Start of Text under study

Before this season began, his job was widely regarded as the most precarious, following an early cup exit to fourth division Elversberg. But since then, it’s all been going right, and media reports say Slomka is about to sign a new contract.

Begging the question…

So what have Hanover been doing right? Slomka’s answer is a little unsatisfactory: “This team has strength of character, is motivated, self-confident, and has tactical discipline,” he said at the post-match press conference on Saturday, reading from the football coach’s handbook of How To Fob Off The Press.

But the press, for their part, seem equally at a loss. “I can’t explain it myself,” Uwe von Holt, sports editor at Hanover’s Neue Presse newspaper, told Deutsche Welle. “It’s partly just that they’ve functioned as a team at times when they’ve played against teams who haven’t, for example, Schalke at the start of the season.”

So it’s just luck? “Not just luck,” said von Holt. “If you look at them, the team really isn’t that bad, when they’re not injured. Going forward we’ve been outstanding, especially through Didier Ya Konan.”

Return of the old guard

The Ivorian has certainly been Hanover’s most eye-catching striker this season, with six Bundesliga goals. But he was at the club last season as well. In fact, the most notable aspect of the Hanover’s recent success is that it is not the new signings that are shining, but the re-emergence of old talents – particularly Mike Hanke and Jan Schlaudraff, two unsettled strikers who have been angling for a transfer. Both scored in recent matches. (Hanke still wants out, unhappy that he’s only ever used as a late substitute. Schlaudraff, meanwhile, seems to have repaired his fractured relationship with Slomka.)

But the key thing, said von Holt, is that this season’s new signings are all actually playing. “All the players who have been promoted from the reserves or from the second Bundesliga are finding a place in the team,” he said.

The economy of these new transfers is also notable. Of the 11 new arrivals, only one cost any money: Mohammed Abdellaoue, who came from Norwegian club Valerenga for the princely sum of one million euros ($1.3 million). He has already scored four goals in 10 appearances. He is currently taking a break, having played a full Norwegian season and is expected back in the new year. “He’ll play a big part in the second half of the season,” says von Holt.

Norbert Fettback of the Hannoversche Allgemeine Zeitung (HAZ) thinks the new signings have had a bigger effect than a first glance might reveal. He said Austrian defender Emanuel Pogatetz, who arrived on a free transfer from English team Middlesbrough, has provided the team with much-needed leadership at the back. “I have to say the sporting director Joerg Schmadtke has shown a really good nose for signings,” said Fettback. “In the past we’ve spent a lot of money on players and haven’t got anything out of them.”

But Fettback refused to get carried away. “There’s a danger that the fans are getting a bit over-excited,” said Fettback. “But I’ve been reporting on Hanover 96 for the past 25 years, and I’ve learned to be cautious.”

End of Text under study
Start of Source data

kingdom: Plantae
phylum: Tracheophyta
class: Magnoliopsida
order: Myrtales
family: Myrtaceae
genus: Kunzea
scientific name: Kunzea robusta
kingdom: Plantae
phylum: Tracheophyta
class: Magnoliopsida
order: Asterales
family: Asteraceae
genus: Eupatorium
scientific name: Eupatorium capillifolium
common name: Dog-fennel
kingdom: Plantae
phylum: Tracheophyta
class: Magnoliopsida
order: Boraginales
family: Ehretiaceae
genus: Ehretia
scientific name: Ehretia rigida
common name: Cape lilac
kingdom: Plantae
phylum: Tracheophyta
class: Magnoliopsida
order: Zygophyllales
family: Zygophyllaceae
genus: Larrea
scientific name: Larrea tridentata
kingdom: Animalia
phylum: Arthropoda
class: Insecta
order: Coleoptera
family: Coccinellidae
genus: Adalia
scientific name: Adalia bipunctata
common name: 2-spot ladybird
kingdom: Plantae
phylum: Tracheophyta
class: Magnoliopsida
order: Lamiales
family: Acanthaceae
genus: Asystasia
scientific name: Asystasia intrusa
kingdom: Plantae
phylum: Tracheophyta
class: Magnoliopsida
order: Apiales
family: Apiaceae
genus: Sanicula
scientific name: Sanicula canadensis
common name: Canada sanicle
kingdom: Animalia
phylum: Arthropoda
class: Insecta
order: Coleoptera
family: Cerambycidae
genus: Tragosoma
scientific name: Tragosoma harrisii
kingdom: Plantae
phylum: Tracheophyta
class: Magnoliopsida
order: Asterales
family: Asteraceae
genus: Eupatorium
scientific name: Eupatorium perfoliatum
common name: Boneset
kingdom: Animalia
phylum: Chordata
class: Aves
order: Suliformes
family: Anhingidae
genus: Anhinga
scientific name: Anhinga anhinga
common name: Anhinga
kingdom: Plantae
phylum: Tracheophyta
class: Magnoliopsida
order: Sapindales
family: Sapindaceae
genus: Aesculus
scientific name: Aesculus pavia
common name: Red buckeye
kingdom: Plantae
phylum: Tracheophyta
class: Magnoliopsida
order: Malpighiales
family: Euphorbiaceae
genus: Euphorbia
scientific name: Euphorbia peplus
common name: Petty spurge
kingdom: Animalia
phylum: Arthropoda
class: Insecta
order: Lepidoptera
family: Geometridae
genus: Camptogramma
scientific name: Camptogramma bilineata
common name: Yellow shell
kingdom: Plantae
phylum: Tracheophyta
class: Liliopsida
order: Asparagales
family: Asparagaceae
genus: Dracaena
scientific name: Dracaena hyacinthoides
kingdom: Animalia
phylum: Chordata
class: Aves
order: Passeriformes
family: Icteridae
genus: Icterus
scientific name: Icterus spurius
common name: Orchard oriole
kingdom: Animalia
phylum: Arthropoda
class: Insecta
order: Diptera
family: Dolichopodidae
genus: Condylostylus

End of Source data

## About this exercise
Please edit the text on Hanover's season from "Before this season" to "Off The Press.", putting "insecure" in place of "precarious".

## Result
Before this season began, his job was widely regarded as the most insecure, following an early cup exit to fourth division Elversberg. But since then, it’s all been going right, and media reports say Slomka is about to sign a new contract.

Begging the question…

So what have Hanover been doing right? Slomka’s answer is a little unsatisfactory: “This team has strength of character, is motivated, self-confident, and has tactical discipline,” he said at the post-match press conference on Saturday, reading from the football coach’s handbook of How To Fob Off The Press.